Vous avez raison, nous sommes en pleine préparation de notre 3e congrès ordinaire qui devait effectivement se tenir en 2017, conformément au statut et règlement intérieur du parti. Nous avions entamé la campagne de sensibilisation mais certains grands évènements nationaux, notamment les différentes élections, nous ont obligés à annuler l’évènement. En 2019, le Corona est venu perturber tous les agendas, alors que nous avions démarré la réimplantation. Aujourd’hui, nous nous préparons activement pour cet évènement important pour notre parti qui a connu de grandes mutations. Comme dit tantôt et sauf évènement majeur, le congrès se tiendra au premier trimestre de 2021. Nous y tenons parce que ce congrès est un évènement majeur, il sera l’occasion de débattre des questions nationales et des orientations du parti.
– On assiste depuis quelques semaines déjà à la recrudescence des cas de COVID 19, particulièrement à Nouakchott. Que pensez-vous de la réaction du gouvernement face à cette 2e vague, d’abord et de la gestion de la pandémie par le celui-ci ?
-La pandémie de la COVID 19 constitue un défi majeur pour tous les gouvernements de la planète. Dès les premières manifestations de la maladie, notre gouvernement a pris des mesures relativement efficaces, il est vrai cependant qu’il n’a pas été aidé par ses citoyens dont bon nombre ont choisi d’ignorer les mesures barrières et les dangers du virus.
Pour leur, notre gouvernement qui annonce une 2e vague de la pandémie se contente tout simplement de gérer la crise sans renforcer les mesures de protection mises en place, et ce de manière unilatérale, avec une gestion opaque des fonds alloués au programme de relance économique qui risque de nous ramener à la case départ.
-Depuis que le président Ghazwani est arrivé au pouvoir, l’opposition reste inaudible. Est-ce à dire que vous êtes satisfaits de tous les actes qu’il a posés depuis le 1er aout 2019 ou que l’opposition peine à se réorganiser depuis la disparition du FNDU ? Souhaitez-vous un dialogue inclusif avec le pouvoir ?

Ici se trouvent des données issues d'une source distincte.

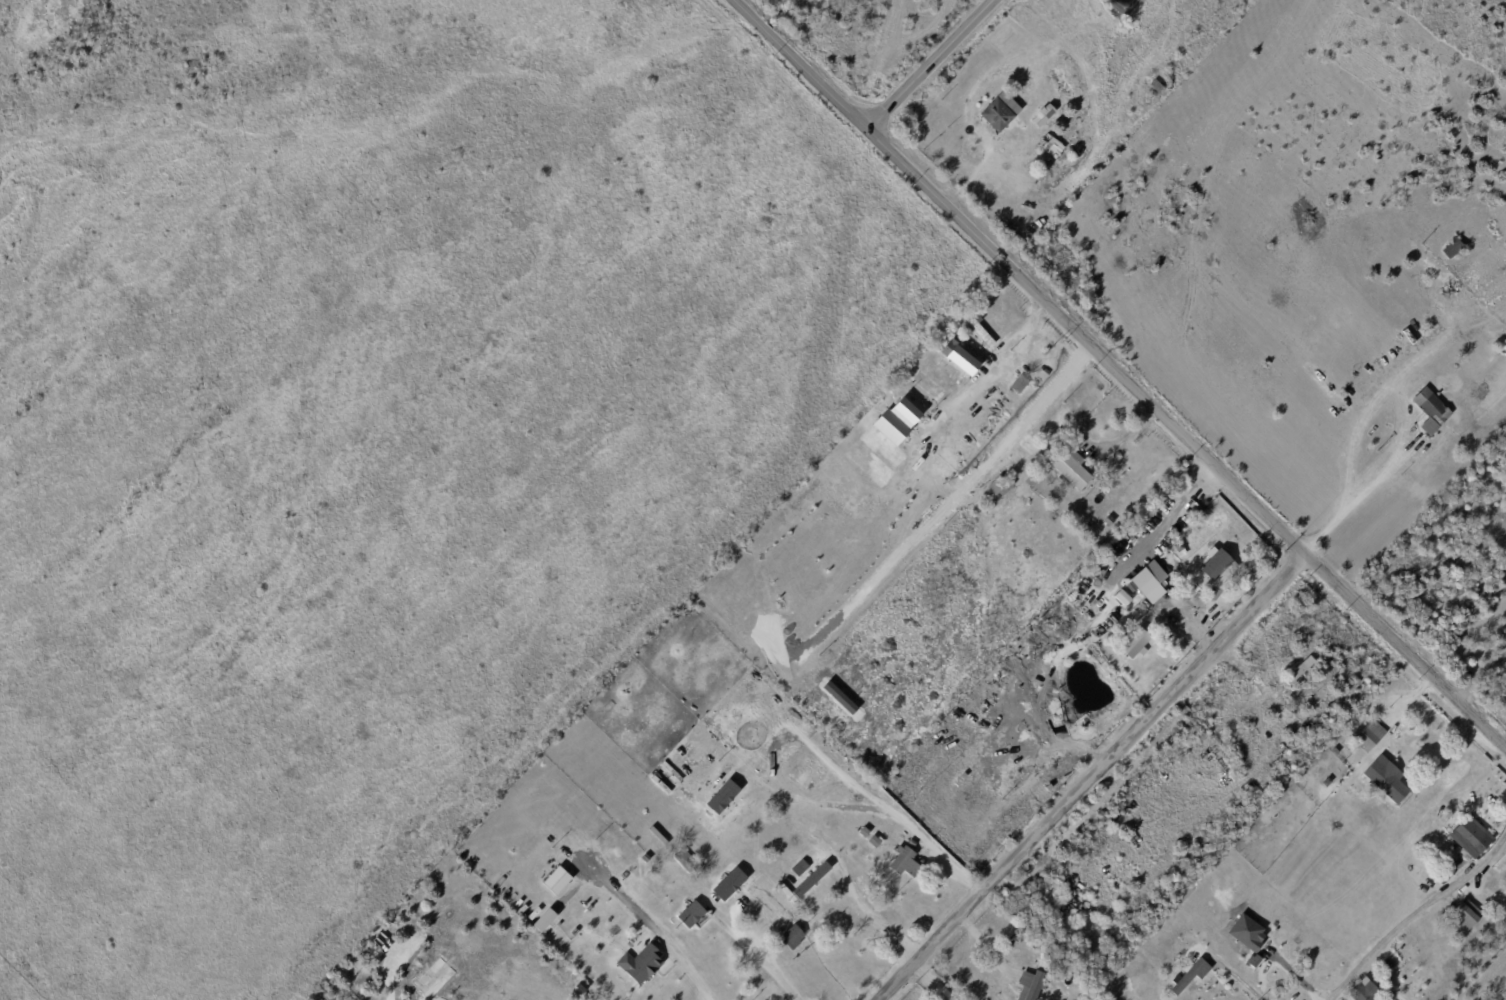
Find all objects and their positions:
road: (800, 63)
road: (928, 63)
building: (1000, 113)
building: (1044, 117)
building: (1454, 249)
building: (1443, 278)
building: (981, 331)
building: (957, 354)
road: (998, 372)
building: (1459, 377)
building: (1020, 385)
building: (1432, 411)
building: (894, 425)
building: (1084, 427)
road: (1186, 441)
building: (1426, 450)
building: (1072, 470)
building: (1031, 482)
building: (1001, 486)
road: (1357, 501)
building: (1194, 515)
building: (1110, 522)
building: (1497, 526)
building: (1176, 535)
building: (1179, 546)
building: (1217, 566)
building: (1096, 570)
building: (1140, 582)
building: (1128, 608)
building: (1098, 626)
building: (1133, 645)
building: (1018, 669)
building: (1300, 670)
road: (1478, 677)
building: (1370, 736)
building: (1048, 739)
road: (1092, 778)
building: (1390, 779)
building: (852, 784)
building: (1050, 787)
building: (896, 797)
building: (1470, 833)
building: (917, 840)
building: (874, 841)
building: (688, 862)
building: (905, 862)
building: (817, 877)
building: (561, 880)
building: (1468, 893)
building: (1484, 893)
building: (1504, 897)
road: (1433, 909)
building: (691, 914)
road: (864, 914)
building: (1467, 914)
building: (548, 921)
building: (782, 929)
building: (1251, 933)
building: (1019, 936)
building: (792, 937)
building: (1440, 939)
building: (635, 940)
building: (553, 941)
building: (1301, 943)
building: (558, 946)
road: (969, 961)
building: (641, 964)
road: (690, 971)
building: (1194, 975)
road: (774, 977)
road: (1237, 982)
road: (1297, 982)
building: (1266, 983)
building: (1031, 985)
building: (583, 988)
road: (1341, 988)
building: (1360, 996)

– Je ne peux pas dire que l’opposition est dans sa meilleure situation, ni dans une entente parfaite qui permet de jouer son rôle à savoir : contrôler et surveiller l’action du gouvernement ainsi que de l’évaluation ; on ne peut pas pousser ce dernier à la table du dialogue pour discuter des sujets en suspens depuis plusieurs années. Et même si aujourd’hui le régime décide d’appeler au dialogue, je crains fort que l’opposition ne puisse s’entendre autour d’un minimum de consensus qu’elle avait réussi à maintenir les années précédentes sur un certain nombre de questions majeures. Mais, malgré cela, il faut reconnaître qu’elle a réussi tout de même à constituer, avec la majorité une commission d’enquête parlementaire, elle a prôné la loi pour l’instauration d’une haute cour de justice lors d’un vote au parlement. Actuellement, tous se focalisent sur l’importance de créer un climat serein, pouvant nous mener unis aux réformes que compte prendre le pouvoir lors des prochaines échéances gouvernementales.